Problem to solve:
State how many lines in the entries below contain the string "хвоща". Reply with the number alone.
Dataset records Block Start
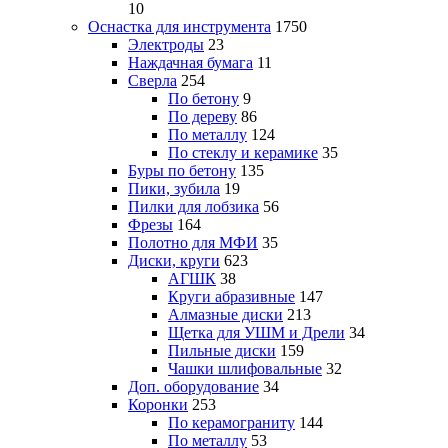
10
Оснастка для инструмента
1750
Электроды
23
Наждачная бумага
11
Сверла
254
По бетону
9
По дереву
86
По металлу
124
По стеклу и керамике
35
Буры по бетону
135
Пики, зубила
19
Пилки для лобзика
56
Фрезы
164
Полотно для МФИ
35
Диски, круги
623
АГШК
38
Круги абразивные
147
Алмазные диски
213
Щетка для УШМ и Дрели
34
Пильные диски
159
Чашки шлифовальные
32
Доп. оборудование
34
Коронки
253
По керамограниту
144
По металлу
53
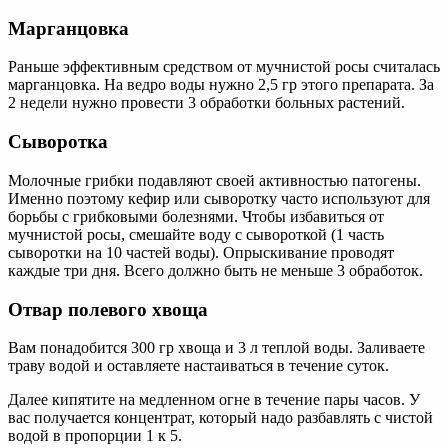
Марганцовка
Раньше эффективным средством от мучнистой росы считалась
марганцовка. На ведро воды нужно 2,5 гр этого препарата. За
2 недели нужно провести 3 обработки больных растений.
Сыворотка
Молочные грибки подавляют своей активностью патогены.
Именно поэтому кефир или сыворотку часто используют для
борьбы с грибковыми болезнями. Чтобы избавиться от
мучнистой росы, смешайте воду с сывороткой (1 часть
сыворотки на 10 частей воды). Опрыскивание проводят
каждые три дня. Всего должно быть не меньше 3 обработок.
Отвар полевого хвоща
Вам понадобится 300 гр хвоща и 3 л теплой воды. Заливаете
траву водой и оставляете настаиваться в течение суток.
Далее кипятите на медленном огне в течение пары часов. У
вас получается концентрат, который надо разбавлять с чистой
водой в пропорции 1 к 5.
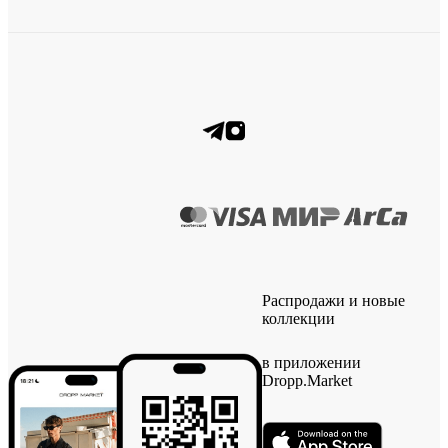
Распродажи и новые
коллекции
в приложении
Dropp.Market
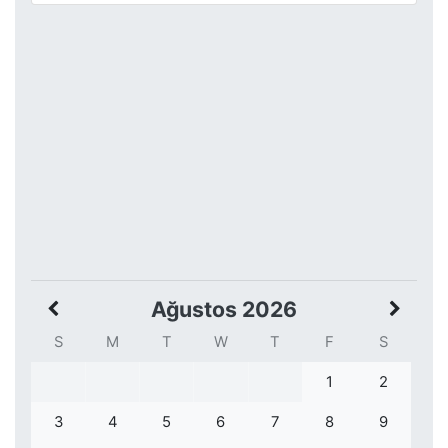
Ağustos 2026
S
M
T
W
T
F
S
1
2
3
4
5
6
7
8
9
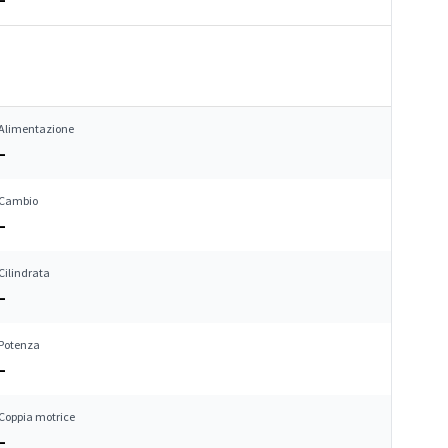
Alimentazione
–
Cambio
–
Cilindrata
–
Potenza
–
Coppia motrice
–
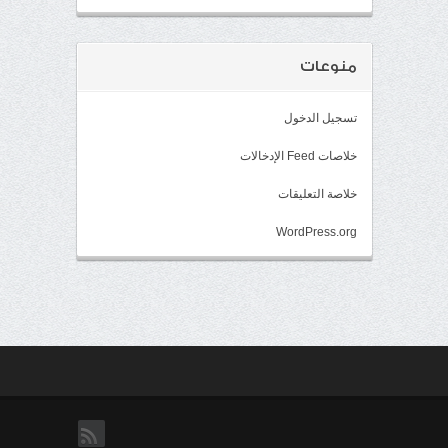
منوعات
تسجيل الدخول
خلاصات Feed الإدخالات
خلاصة التعليقات
WordPress.org
rss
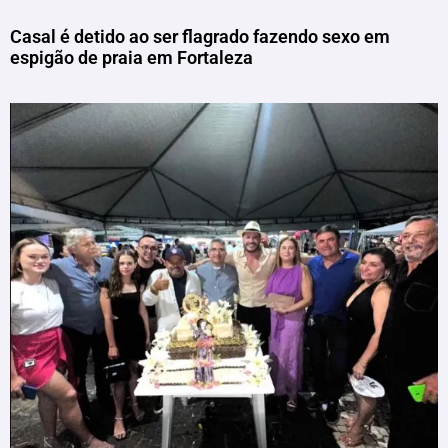
Casal é detido ao ser flagrado fazendo sexo em
espigão de praia em Fortaleza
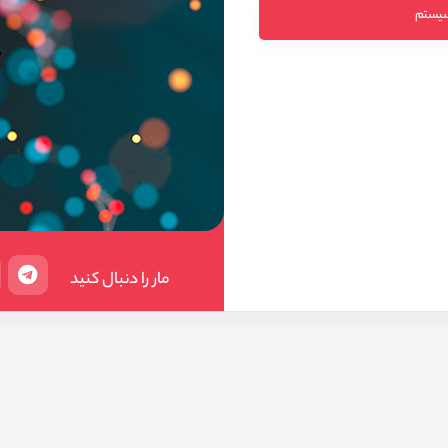
 سیستم
مار را دنبال کنید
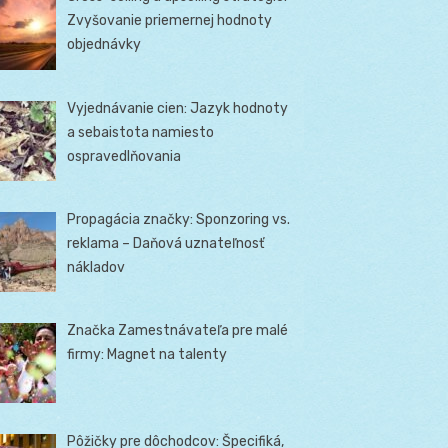
Zvyšovanie priemernej hodnoty
objednávky
Vyjednávanie cien: Jazyk hodnoty
a sebaistota namiesto
ospravedlňovania
Propagácia značky: Sponzoring vs.
reklama – Daňová uznateľnosť
nákladov
Značka Zamestnávateľa pre malé
firmy: Magnet na talenty
Pôžičky pre dôchodcov: Špecifiká,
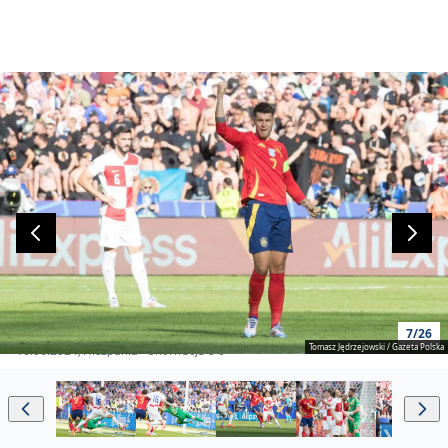
7/26
Tomasz Jędrzejowski / Gazeta Polska
15.06.2024, Hiszpania - Chorwacja 3-0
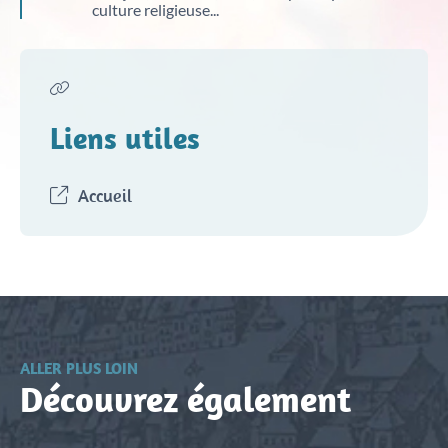
culture religieuse...
Liens utiles
Accueil
ALLER PLUS LOIN
Découvrez également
Dataset records Block End
Solution to this task:
2